> Problem description
Here are records with pictures in them. Copy all of them exactly and leave the pictures out.

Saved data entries
--
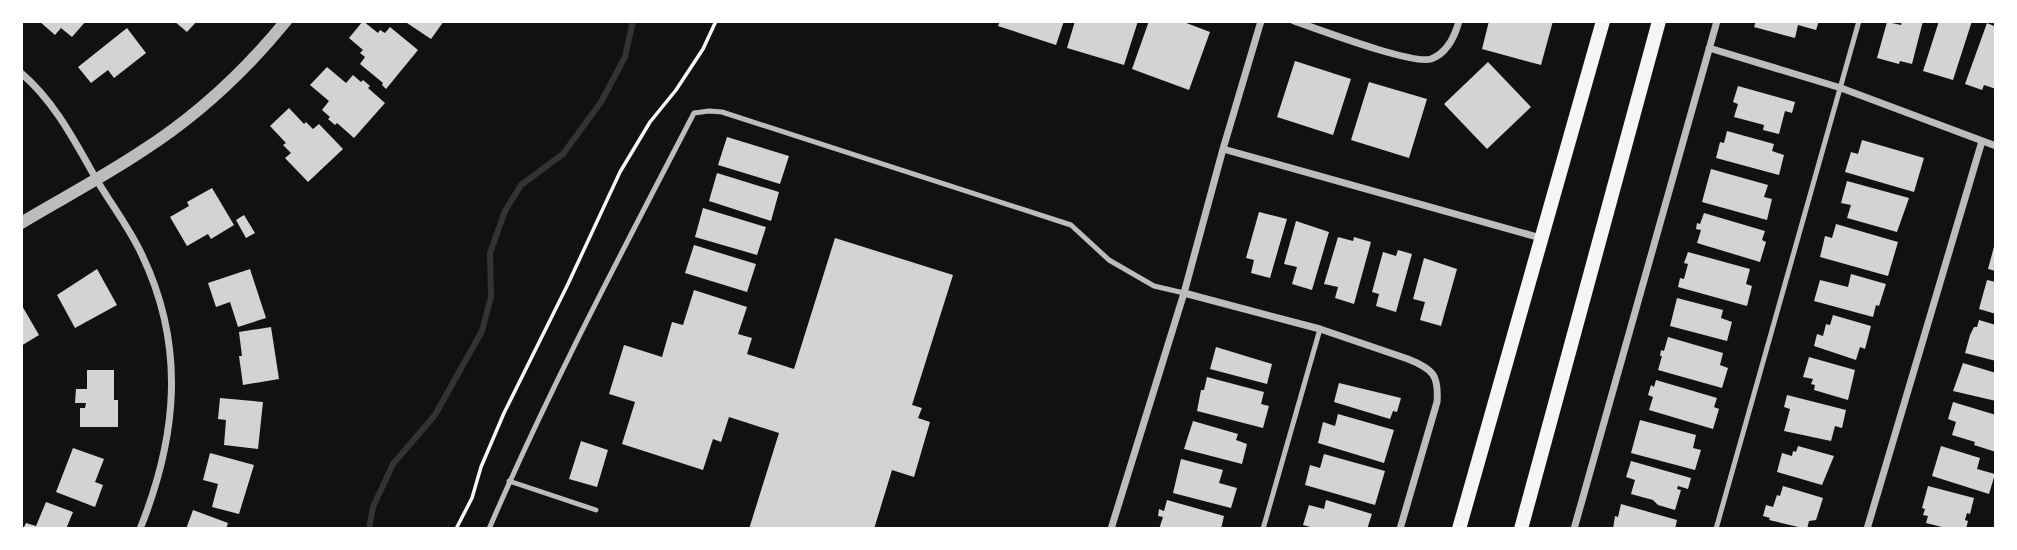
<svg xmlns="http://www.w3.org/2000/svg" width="2017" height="550" font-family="Rubik,sans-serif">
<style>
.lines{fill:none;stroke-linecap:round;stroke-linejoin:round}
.stream{stroke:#333;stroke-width:6}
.building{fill:#d3d3d3}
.path{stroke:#f5f5f5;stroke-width:3.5}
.service{stroke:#bcbcbc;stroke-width:5}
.minor{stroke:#bcbcbc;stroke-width:7}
.tertiary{stroke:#bcbcbc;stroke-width:12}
.secondary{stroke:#f5f5f5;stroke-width:14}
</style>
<rect width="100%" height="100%" fill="#111"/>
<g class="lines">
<path class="stream" d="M369,529L373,507L393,464L435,415L482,331L491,297L490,253L505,211L521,185L563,154L601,102L625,57L633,21"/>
</g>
<path class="building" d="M39,21H86L72,37L61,28L55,35Z
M174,21H197L187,32Z
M363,21L378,33L380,30L385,33L390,27L418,50L386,89L382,85L383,83L360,64L365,57L360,53L363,50L349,38Z
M404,21H444L431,39Z
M1000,21H1064L1056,45L998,26Z
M1075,21H1138L1124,65L1067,48Z
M1149,21H1181L1210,32L1189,90L1132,69Z
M1489,21H1553L1541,65L1482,49Z
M1756,21H1819L1816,30L1798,25L1795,38L1754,27Z
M1902,21H1923L1912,64L1900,61L1899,64L1877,58L1887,22L1901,25Z
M1939,21H1972L1953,80L1923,71Z
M1987,23L1996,27V89L1984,85L1982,90L1965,84Z
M127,28L146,53L114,78L108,70L91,83L78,67Z
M1295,61L1351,79L1333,135L1277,117Z
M1488,62L1531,107L1487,149L1444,104Z
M327,67L346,83L353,75L361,82L363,80L370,86L368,88L385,103L354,138L337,123L335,125L328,119L330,117L322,110L329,101L310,85Z
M1369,82L1427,99L1409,158L1351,140Z
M1738,86L1795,102L1792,113L1785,111L1779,134L1763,130L1764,125L1734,117L1738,104L1733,102Z
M289,108L304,124L306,122L313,129L319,124L343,149L308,182L285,158L291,153L283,145L286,143L270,126Z
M1727,131L1774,144L1772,151L1784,155L1779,175L1716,158L1720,142L1724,143Z
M727,137L789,156L780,184L718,165Z
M1862,140L1924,158L1914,192L1845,172L1851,152L1858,154Z
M1711,169L1768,185L1764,197L1772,199L1767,220L1702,202Z
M717,173L779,192L771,221L709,201Z
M1847,181L1909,198L1897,232L1847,218L1851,205L1841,203Z
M212,188L234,225L211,239L208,234L187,246L170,217L189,206L187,202Z
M703,208L766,227L757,255L695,237Z
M1259,212L1287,219L1270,278L1251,273L1254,260L1246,258Z
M1704,213L1765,231L1762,240L1766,242L1760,262L1697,243L1701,230L1696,229L1697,223L1700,224Z
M244,215L255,233L246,238L236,220Z
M1296,221L1329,232L1312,290L1292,284L1297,267L1284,264Z
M1836,224L1898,242L1888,276L1820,257L1825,236L1832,238Z
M1338,237L1353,241L1354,237L1371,242L1354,304L1335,298L1338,287L1324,284Z
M835,238L953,275L912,405L922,408L918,418L930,422L914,477L892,470L874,529H749L779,433L729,417L721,442L713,439L703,470L622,444L635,402L609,394L624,345L662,357L672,322L683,325L694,290L747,307L738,334L752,338L747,354L794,369Z
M1995,243H1996V271L1988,269Z
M694,245L756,264L747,292L685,273Z
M1398,250L1412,254L1396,312L1376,306L1379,294L1372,292L1383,252L1396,256Z
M1688,252L1750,269L1746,284L1752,286L1747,306L1678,287L1680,278L1684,279L1688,264L1684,263Z
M1424,258L1457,269L1441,326L1420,320L1425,302L1413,299Z
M97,269L117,305L75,328L57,295Z
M250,269L266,318L238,327L230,302L216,307L208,283Z
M1851,274L1886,284L1879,306L1876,305L1873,317L1814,301L1820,280L1848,287Z
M1987,280L1996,282V314L1979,309Z
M1677,298L1723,310L1721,318L1732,322L1727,341L1670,326Z
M21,304L39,335L21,346Z
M1833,315L1871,326L1865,349L1860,347L1856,360L1814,346L1817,334L1823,336L1826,324L1830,325Z
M1979,320L1996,325V361L1965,353L1970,335L1974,327H1977Z
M271,327L279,379L243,385L239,356H242L239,332Z
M1668,337L1723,353L1720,365L1728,368L1722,388L1658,370L1662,356H1660L1661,350L1664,351Z
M1216,347L1272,364L1267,384L1210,369Z
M1809,357L1855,370L1848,400L1814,390L1815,385L1811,384L1813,379L1803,377Z
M1963,363L1996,373V401L1953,391Z
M87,370H114V400H118V427H80V408H85L86,403H75L76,389H87Z
M1207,377L1264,392L1261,404L1269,406L1263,428L1197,411L1201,390H1204Z
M1656,380L1717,398L1714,407L1719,409L1713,429L1649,410L1653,397L1648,395L1651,385L1654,387Z
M1339,383L1401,398L1397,412L1393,411L1390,419L1334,402Z
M1787,395L1846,410L1842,428L1835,426L1831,441L1784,431L1790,409L1784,407Z
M220,398L263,402L258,449L224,445L226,420L218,419Z
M1953,402L1996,415V452L1974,445L1975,442L1952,435L1956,422L1948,419Z
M1338,414L1394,430L1384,463L1318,443L1323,422L1335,426Z
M1640,420L1696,435L1693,448L1701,450L1695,470L1631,453Z
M1193,421L1238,434L1236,440L1247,444L1242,464L1184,449Z
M581,441L608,450L597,487L569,479Z
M1798,446L1834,456L1822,485L1777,472L1782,453L1792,456L1793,451L1796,452Z
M1941,446L1980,458L1977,469L1995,474L1989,494L1932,476Z
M73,448L104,459L95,482L103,485L95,507L56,492Z
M210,453L254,465L239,514L212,507L218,484L203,480Z
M1324,454L1385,471L1375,505L1305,485L1310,465L1320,468Z
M1181,459L1223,470L1219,483L1237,488L1231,508L1173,493Z
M1631,461L1691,478L1688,489L1678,486L1677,489L1681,490L1675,510L1658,505L1653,500L1631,494L1635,480L1626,477Z
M1783,486L1823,498L1816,520L1809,521L1807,529L1769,520L1770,518L1763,516L1766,505L1773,507L1777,495L1780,496Z
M1928,486L1974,498L1970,514L1967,513L1965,520L1968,521L1966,529H1950L1926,523L1928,516L1923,515L1925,509L1922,508Z
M1167,500L1224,516L1221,529H1159L1163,517L1158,516L1159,509L1164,511Z
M1326,500L1372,514L1367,529H1318L1303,525L1309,505L1324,509Z
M46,502L73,512L66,529H23L26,523L36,526Z
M1621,504L1677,520L1675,529H1613L1615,516L1618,517Z
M193,510L228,523L226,529H186Z"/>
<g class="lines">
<path class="path" d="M456,529L472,498L481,467L504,413L568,284L620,172L650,122L676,90L703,49L716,21"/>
<path class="service" d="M509,481L596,510
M489,529C550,387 623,250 694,113L709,111L722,112L1071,225L1109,260L1154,286L1184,293
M1263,529L1320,329
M1716,529L1859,21"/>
<path class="minor" d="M1294,21C1318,29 1412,65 1431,59C1447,53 1455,36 1459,21
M1709,48L1841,88L1996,146
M21,73C54,101 74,140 95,177C110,203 129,227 142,255C186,347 177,437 140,529
M1223,149L1261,21
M1184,293L1320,329L1408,359C1433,369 1439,375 1437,402L1400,529
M1111,529L1184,293L1223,149L1541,238
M1574,529L1717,21
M1867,529L1982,141"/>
<path class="tertiary" d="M21,223C61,199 103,177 142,151C197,116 245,71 286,21"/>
<path class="secondary" d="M1459,529L1603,21
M1521,529L1659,21"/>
</g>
<rect width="2017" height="550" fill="none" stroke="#ffffff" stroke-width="46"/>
</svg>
--
> Reply to the exercise
<svg xmlns="http://www.w3.org/2000/svg" width="2017" height="550" font-family="Rubik,sans-serif">
<style>
.lines{fill:none;stroke-linecap:round;stroke-linejoin:round}
.stream{stroke:#333;stroke-width:6}
.building{fill:#d3d3d3}
.path{stroke:#f5f5f5;stroke-width:3.5}
.service{stroke:#bcbcbc;stroke-width:5}
.minor{stroke:#bcbcbc;stroke-width:7}
.tertiary{stroke:#bcbcbc;stroke-width:12}
.secondary{stroke:#f5f5f5;stroke-width:14}
</style>
<rect width="100%" height="100%" fill="#111"/>
<g class="lines">
<path class="stream" d="M369,529L373,507L393,464L435,415L482,331L491,297L490,253L505,211L521,185L563,154L601,102L625,57L633,21"/>
</g>
<path class="building" d="M39,21H86L72,37L61,28L55,35Z
M174,21H197L187,32Z
M363,21L378,33L380,30L385,33L390,27L418,50L386,89L382,85L383,83L360,64L365,57L360,53L363,50L349,38Z
M404,21H444L431,39Z
M1000,21H1064L1056,45L998,26Z
M1075,21H1138L1124,65L1067,48Z
M1149,21H1181L1210,32L1189,90L1132,69Z
M1489,21H1553L1541,65L1482,49Z
M1756,21H1819L1816,30L1798,25L1795,38L1754,27Z
M1902,21H1923L1912,64L1900,61L1899,64L1877,58L1887,22L1901,25Z
M1939,21H1972L1953,80L1923,71Z
M1987,23L1996,27V89L1984,85L1982,90L1965,84Z
M127,28L146,53L114,78L108,70L91,83L78,67Z
M1295,61L1351,79L1333,135L1277,117Z
M1488,62L1531,107L1487,149L1444,104Z
M327,67L346,83L353,75L361,82L363,80L370,86L368,88L385,103L354,138L337,123L335,125L328,119L330,117L322,110L329,101L310,85Z
M1369,82L1427,99L1409,158L1351,140Z
M1738,86L1795,102L1792,113L1785,111L1779,134L1763,130L1764,125L1734,117L1738,104L1733,102Z
M289,108L304,124L306,122L313,129L319,124L343,149L308,182L285,158L291,153L283,145L286,143L270,126Z
M1727,131L1774,144L1772,151L1784,155L1779,175L1716,158L1720,142L1724,143Z
M727,137L789,156L780,184L718,165Z
M1862,140L1924,158L1914,192L1845,172L1851,152L1858,154Z
M1711,169L1768,185L1764,197L1772,199L1767,220L1702,202Z
M717,173L779,192L771,221L709,201Z
M1847,181L1909,198L1897,232L1847,218L1851,205L1841,203Z
M212,188L234,225L211,239L208,234L187,246L170,217L189,206L187,202Z
M703,208L766,227L757,255L695,237Z
M1259,212L1287,219L1270,278L1251,273L1254,260L1246,258Z
M1704,213L1765,231L1762,240L1766,242L1760,262L1697,243L1701,230L1696,229L1697,223L1700,224Z
M244,215L255,233L246,238L236,220Z
M1296,221L1329,232L1312,290L1292,284L1297,267L1284,264Z
M1836,224L1898,242L1888,276L1820,257L1825,236L1832,238Z
M1338,237L1353,241L1354,237L1371,242L1354,304L1335,298L1338,287L1324,284Z
M835,238L953,275L912,405L922,408L918,418L930,422L914,477L892,470L874,529H749L779,433L729,417L721,442L713,439L703,470L622,444L635,402L609,394L624,345L662,357L672,322L683,325L694,290L747,307L738,334L752,338L747,354L794,369Z
M1995,243H1996V271L1988,269Z
M694,245L756,264L747,292L685,273Z
M1398,250L1412,254L1396,312L1376,306L1379,294L1372,292L1383,252L1396,256Z
M1688,252L1750,269L1746,284L1752,286L1747,306L1678,287L1680,278L1684,279L1688,264L1684,263Z
M1424,258L1457,269L1441,326L1420,320L1425,302L1413,299Z
M97,269L117,305L75,328L57,295Z
M250,269L266,318L238,327L230,302L216,307L208,283Z
M1851,274L1886,284L1879,306L1876,305L1873,317L1814,301L1820,280L1848,287Z
M1987,280L1996,282V314L1979,309Z
M1677,298L1723,310L1721,318L1732,322L1727,341L1670,326Z
M21,304L39,335L21,346Z
M1833,315L1871,326L1865,349L1860,347L1856,360L1814,346L1817,334L1823,336L1826,324L1830,325Z
M1979,320L1996,325V361L1965,353L1970,335L1974,327H1977Z
M271,327L279,379L243,385L239,356H242L239,332Z
M1668,337L1723,353L1720,365L1728,368L1722,388L1658,370L1662,356H1660L1661,350L1664,351Z
M1216,347L1272,364L1267,384L1210,369Z
M1809,357L1855,370L1848,400L1814,390L1815,385L1811,384L1813,379L1803,377Z
M1963,363L1996,373V401L1953,391Z
M87,370H114V400H118V427H80V408H85L86,403H75L76,389H87Z
M1207,377L1264,392L1261,404L1269,406L1263,428L1197,411L1201,390H1204Z
M1656,380L1717,398L1714,407L1719,409L1713,429L1649,410L1653,397L1648,395L1651,385L1654,387Z
M1339,383L1401,398L1397,412L1393,411L1390,419L1334,402Z
M1787,395L1846,410L1842,428L1835,426L1831,441L1784,431L1790,409L1784,407Z
M220,398L263,402L258,449L224,445L226,420L218,419Z
M1953,402L1996,415V452L1974,445L1975,442L1952,435L1956,422L1948,419Z
M1338,414L1394,430L1384,463L1318,443L1323,422L1335,426Z
M1640,420L1696,435L1693,448L1701,450L1695,470L1631,453Z
M1193,421L1238,434L1236,440L1247,444L1242,464L1184,449Z
M581,441L608,450L597,487L569,479Z
M1798,446L1834,456L1822,485L1777,472L1782,453L1792,456L1793,451L1796,452Z
M1941,446L1980,458L1977,469L1995,474L1989,494L1932,476Z
M73,448L104,459L95,482L103,485L95,507L56,492Z
M210,453L254,465L239,514L212,507L218,484L203,480Z
M1324,454L1385,471L1375,505L1305,485L1310,465L1320,468Z
M1181,459L1223,470L1219,483L1237,488L1231,508L1173,493Z
M1631,461L1691,478L1688,489L1678,486L1677,489L1681,490L1675,510L1658,505L1653,500L1631,494L1635,480L1626,477Z
M1783,486L1823,498L1816,520L1809,521L1807,529L1769,520L1770,518L1763,516L1766,505L1773,507L1777,495L1780,496Z
M1928,486L1974,498L1970,514L1967,513L1965,520L1968,521L1966,529H1950L1926,523L1928,516L1923,515L1925,509L1922,508Z
M1167,500L1224,516L1221,529H1159L1163,517L1158,516L1159,509L1164,511Z
M1326,500L1372,514L1367,529H1318L1303,525L1309,505L1324,509Z
M46,502L73,512L66,529H23L26,523L36,526Z
M1621,504L1677,520L1675,529H1613L1615,516L1618,517Z
M193,510L228,523L226,529H186Z"/>
<g class="lines">
<path class="path" d="M456,529L472,498L481,467L504,413L568,284L620,172L650,122L676,90L703,49L716,21"/>
<path class="service" d="M509,481L596,510
M489,529C550,387 623,250 694,113L709,111L722,112L1071,225L1109,260L1154,286L1184,293
M1263,529L1320,329
M1716,529L1859,21"/>
<path class="minor" d="M1294,21C1318,29 1412,65 1431,59C1447,53 1455,36 1459,21
M1709,48L1841,88L1996,146
M21,73C54,101 74,140 95,177C110,203 129,227 142,255C186,347 177,437 140,529
M1223,149L1261,21
M1184,293L1320,329L1408,359C1433,369 1439,375 1437,402L1400,529
M1111,529L1184,293L1223,149L1541,238
M1574,529L1717,21
M1867,529L1982,141"/>
<path class="tertiary" d="M21,223C61,199 103,177 142,151C197,116 245,71 286,21"/>
<path class="secondary" d="M1459,529L1603,21
M1521,529L1659,21"/>
</g>
<rect width="2017" height="550" fill="none" stroke="#ffffff" stroke-width="46"/>
</svg>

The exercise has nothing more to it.